Second, Paul thinks that fashion is the residue after the eternal, trans-species properties of beauty are subtracted. But in dropping out what’s context-dependent, much of the experience of beauty is lost. In fact, we can’t even understand what we’re looking at. The more we understand about the particulars of the time, place and person, the closer we get to seeing what’s there. Now, I think that Paul would say that a 15th century person viewing Piero del Pollaiulo’s painting of St. Sebastian might be distracted by the context-specific elements of the painting, whereas its beauty (if this is a beautiful painting, and I’m really not sure about that, but I do know that a photo of it is available on the Web, which is why I chose it) is what survived its context and is visible to moderns and to space aliens. I don’t know how to respond to that except by saying no. For me, a painting is not only an arrangement of color and form. Often, a picture depicts something. Its content is part of its beauty. But its content is dependent on time, culture, belief, language, history…It helps to know that that particular Bronzino painting was a court portrait, that the garden behind Mary in the van Eyck is planted with “lilies and roses symbolizing Mary’s virtues,” and that the guy pierced with arrows was a saint thought to be capable of interceding during plagues.

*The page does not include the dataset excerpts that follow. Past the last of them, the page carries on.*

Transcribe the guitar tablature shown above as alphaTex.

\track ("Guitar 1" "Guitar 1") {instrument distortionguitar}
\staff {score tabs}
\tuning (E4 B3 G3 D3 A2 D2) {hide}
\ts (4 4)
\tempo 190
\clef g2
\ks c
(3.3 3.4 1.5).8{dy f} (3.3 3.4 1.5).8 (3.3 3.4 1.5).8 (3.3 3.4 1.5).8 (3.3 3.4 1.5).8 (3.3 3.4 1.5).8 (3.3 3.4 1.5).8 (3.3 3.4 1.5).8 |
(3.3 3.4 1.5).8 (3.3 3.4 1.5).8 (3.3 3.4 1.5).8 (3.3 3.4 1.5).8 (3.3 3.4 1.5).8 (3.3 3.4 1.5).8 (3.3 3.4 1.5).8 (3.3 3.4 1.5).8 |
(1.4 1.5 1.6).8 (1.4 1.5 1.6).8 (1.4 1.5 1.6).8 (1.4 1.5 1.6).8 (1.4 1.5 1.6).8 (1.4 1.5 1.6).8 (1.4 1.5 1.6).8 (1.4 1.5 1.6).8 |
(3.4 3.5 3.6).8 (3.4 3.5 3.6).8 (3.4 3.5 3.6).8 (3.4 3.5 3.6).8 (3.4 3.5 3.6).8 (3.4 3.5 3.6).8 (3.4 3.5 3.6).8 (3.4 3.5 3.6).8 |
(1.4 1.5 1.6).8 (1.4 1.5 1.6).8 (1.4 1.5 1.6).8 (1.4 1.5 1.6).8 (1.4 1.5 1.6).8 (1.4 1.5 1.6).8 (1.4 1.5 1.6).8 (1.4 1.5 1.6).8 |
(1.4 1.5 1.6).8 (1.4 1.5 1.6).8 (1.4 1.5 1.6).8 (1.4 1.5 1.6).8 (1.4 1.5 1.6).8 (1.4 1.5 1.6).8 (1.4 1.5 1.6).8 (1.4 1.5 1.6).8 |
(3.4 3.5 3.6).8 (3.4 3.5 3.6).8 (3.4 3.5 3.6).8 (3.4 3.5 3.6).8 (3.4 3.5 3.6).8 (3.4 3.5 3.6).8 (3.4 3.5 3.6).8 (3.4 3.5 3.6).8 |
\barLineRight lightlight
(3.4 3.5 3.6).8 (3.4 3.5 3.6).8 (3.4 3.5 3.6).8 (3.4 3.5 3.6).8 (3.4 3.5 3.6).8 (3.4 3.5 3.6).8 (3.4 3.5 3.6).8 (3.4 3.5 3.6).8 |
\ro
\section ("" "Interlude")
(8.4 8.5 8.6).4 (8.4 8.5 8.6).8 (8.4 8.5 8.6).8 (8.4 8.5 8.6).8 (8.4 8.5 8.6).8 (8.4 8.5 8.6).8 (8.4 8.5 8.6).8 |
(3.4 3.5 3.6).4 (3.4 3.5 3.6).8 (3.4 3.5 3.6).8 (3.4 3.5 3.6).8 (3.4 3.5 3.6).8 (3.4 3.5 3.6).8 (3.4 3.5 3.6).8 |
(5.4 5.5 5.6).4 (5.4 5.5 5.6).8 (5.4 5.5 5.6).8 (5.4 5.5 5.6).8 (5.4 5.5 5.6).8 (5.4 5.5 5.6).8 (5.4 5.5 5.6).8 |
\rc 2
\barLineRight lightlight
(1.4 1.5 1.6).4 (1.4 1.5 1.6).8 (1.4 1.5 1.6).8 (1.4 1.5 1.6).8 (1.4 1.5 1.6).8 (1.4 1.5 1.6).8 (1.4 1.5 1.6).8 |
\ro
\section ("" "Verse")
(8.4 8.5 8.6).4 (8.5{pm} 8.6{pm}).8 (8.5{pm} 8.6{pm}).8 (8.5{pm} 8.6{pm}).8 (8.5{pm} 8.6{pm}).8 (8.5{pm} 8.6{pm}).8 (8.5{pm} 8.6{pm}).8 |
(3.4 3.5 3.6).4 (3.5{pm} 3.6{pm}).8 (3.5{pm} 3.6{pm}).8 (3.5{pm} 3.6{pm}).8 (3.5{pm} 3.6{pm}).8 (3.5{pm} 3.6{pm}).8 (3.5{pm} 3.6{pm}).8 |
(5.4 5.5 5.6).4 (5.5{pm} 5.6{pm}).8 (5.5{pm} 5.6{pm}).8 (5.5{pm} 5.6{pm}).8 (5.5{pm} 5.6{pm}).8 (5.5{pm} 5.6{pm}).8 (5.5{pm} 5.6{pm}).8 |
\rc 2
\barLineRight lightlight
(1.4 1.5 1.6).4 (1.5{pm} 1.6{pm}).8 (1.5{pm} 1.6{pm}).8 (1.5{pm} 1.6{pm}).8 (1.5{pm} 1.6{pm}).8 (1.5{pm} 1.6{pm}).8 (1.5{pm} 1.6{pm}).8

And this is why taste is not merely subjective. It’s not because beauty is objective, to be seen or missed. Nor does beauty devolve into a set of properties, since the properties themselves require us to make aesthetic judgments: Which bits are extraneous? When does symmetry become formula? Rather, taste is a defensible recognition of beauty. If all you can say is “I don’t like Bach because he sucks,” your taste is mere taste. As you learn more about what to listen for—what’s in the work and what isn’t in the work—the better your taste is and the more beauty you’ll find.

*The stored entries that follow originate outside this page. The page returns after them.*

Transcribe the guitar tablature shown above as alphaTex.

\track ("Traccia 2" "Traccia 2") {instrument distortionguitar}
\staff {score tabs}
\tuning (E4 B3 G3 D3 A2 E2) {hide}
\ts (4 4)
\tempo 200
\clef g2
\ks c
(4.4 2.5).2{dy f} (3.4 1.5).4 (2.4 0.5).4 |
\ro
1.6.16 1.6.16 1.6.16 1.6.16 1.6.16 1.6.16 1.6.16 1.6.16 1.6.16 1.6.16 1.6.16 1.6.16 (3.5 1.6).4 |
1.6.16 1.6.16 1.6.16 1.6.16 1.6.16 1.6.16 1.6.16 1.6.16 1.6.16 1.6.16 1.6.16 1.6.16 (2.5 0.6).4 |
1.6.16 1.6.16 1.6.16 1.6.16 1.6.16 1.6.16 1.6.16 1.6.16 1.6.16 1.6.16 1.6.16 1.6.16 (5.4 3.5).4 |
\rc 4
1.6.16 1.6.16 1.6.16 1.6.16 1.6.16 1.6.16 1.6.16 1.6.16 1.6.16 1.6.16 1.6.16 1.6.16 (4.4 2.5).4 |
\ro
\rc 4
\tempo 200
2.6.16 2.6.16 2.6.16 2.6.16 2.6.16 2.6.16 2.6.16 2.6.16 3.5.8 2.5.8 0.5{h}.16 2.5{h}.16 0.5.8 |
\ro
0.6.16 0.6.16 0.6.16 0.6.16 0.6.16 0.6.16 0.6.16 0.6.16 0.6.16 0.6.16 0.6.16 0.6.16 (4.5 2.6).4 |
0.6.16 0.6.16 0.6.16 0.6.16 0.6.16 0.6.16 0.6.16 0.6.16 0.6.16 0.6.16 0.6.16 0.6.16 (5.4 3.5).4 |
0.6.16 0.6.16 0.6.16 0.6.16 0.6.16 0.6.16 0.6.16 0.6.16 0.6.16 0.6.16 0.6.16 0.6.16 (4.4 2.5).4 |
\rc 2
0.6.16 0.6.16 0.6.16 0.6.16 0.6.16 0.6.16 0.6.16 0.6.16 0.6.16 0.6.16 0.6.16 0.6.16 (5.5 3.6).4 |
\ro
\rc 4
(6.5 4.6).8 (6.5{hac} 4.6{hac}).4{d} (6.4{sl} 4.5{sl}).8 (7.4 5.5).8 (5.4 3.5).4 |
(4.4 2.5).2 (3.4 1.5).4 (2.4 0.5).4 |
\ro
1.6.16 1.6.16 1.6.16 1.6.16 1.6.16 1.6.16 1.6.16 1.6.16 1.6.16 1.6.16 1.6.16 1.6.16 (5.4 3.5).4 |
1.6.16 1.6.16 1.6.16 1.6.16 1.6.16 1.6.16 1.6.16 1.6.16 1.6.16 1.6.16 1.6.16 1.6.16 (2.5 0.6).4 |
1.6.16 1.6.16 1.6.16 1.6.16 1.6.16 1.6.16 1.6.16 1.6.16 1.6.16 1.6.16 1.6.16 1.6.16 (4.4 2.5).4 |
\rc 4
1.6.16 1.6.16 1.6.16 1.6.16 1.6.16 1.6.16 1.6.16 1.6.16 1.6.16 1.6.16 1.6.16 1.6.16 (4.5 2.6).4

This leaves some huge questions. Suppose tasteful people disagree? I like Mozart’s string quartets more than I like his symphonies, and I like his symphonies more than I like Schumann’s Lieder. I may understand all three equally. (I don’t, but I get to make up my examples.) I may even be able to point out to others what’s beautiful about the Lieder while changing the station when they come on the radio. The difference is a subjective element in taste. To say that taste is subjective in this way, however, doesn’t mean that it’s nothing but subjective. Taste is a response to an object. Paul is right, imo, to point to that object and to remind us that taste is not merely subjective.

The object, however, is complex because it is a human creation, and thus has meaning within a particular context and situation. The same painting isn’t the same throughout time. It’s not just that during the 1960s, we rediscovered Hieronymus Bosch’s paintings of Hell because they looked so “trippy.” Rather, the 15th century painting of St. Sebastian simply cannot look the same in an age of devotion as it does in an age when religion seems at best quaint. It may be beautiful now and then. It may even be beautiful continuously throughout history. But it is not the same painting and it isn’t the same beauty. Things don’t have beauty the way some nuggets have gold flecks in them and others don’t.

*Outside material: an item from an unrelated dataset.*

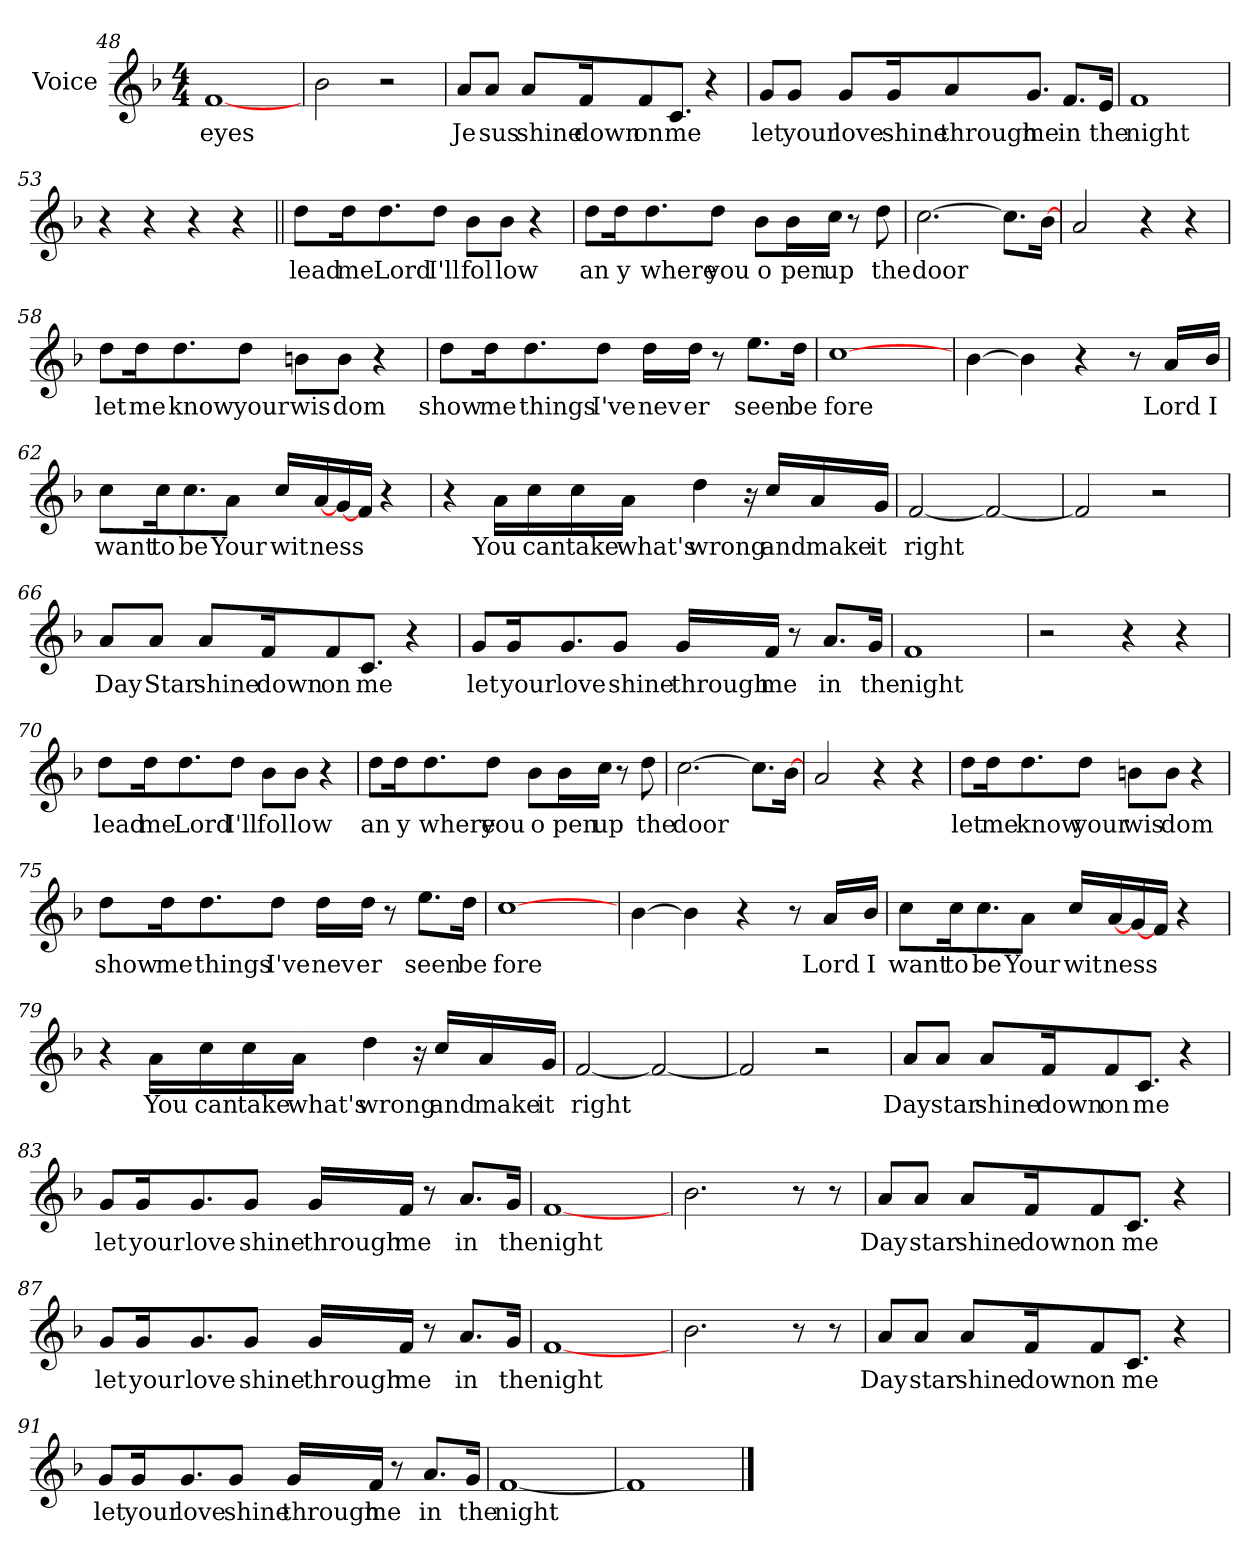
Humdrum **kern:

But, that doesn’t mean that taste merely subjectively picks out what’s beautiful, and that motel wall art is as beautiful as a Rembrandt. Rather, taste enables us to see the beauty that’s there, ideally in ways we can articulate and discuss. It may not be convincing the way a test for gold flecks is, but it is defensible. What we need to learn to see frequently is precisely the particulars that time has obscured. Taste, as the discussion of the beauty that’s there, thus is always unearthing more beauty.

Taste doesn’t just respond to beauty. It makes beauty.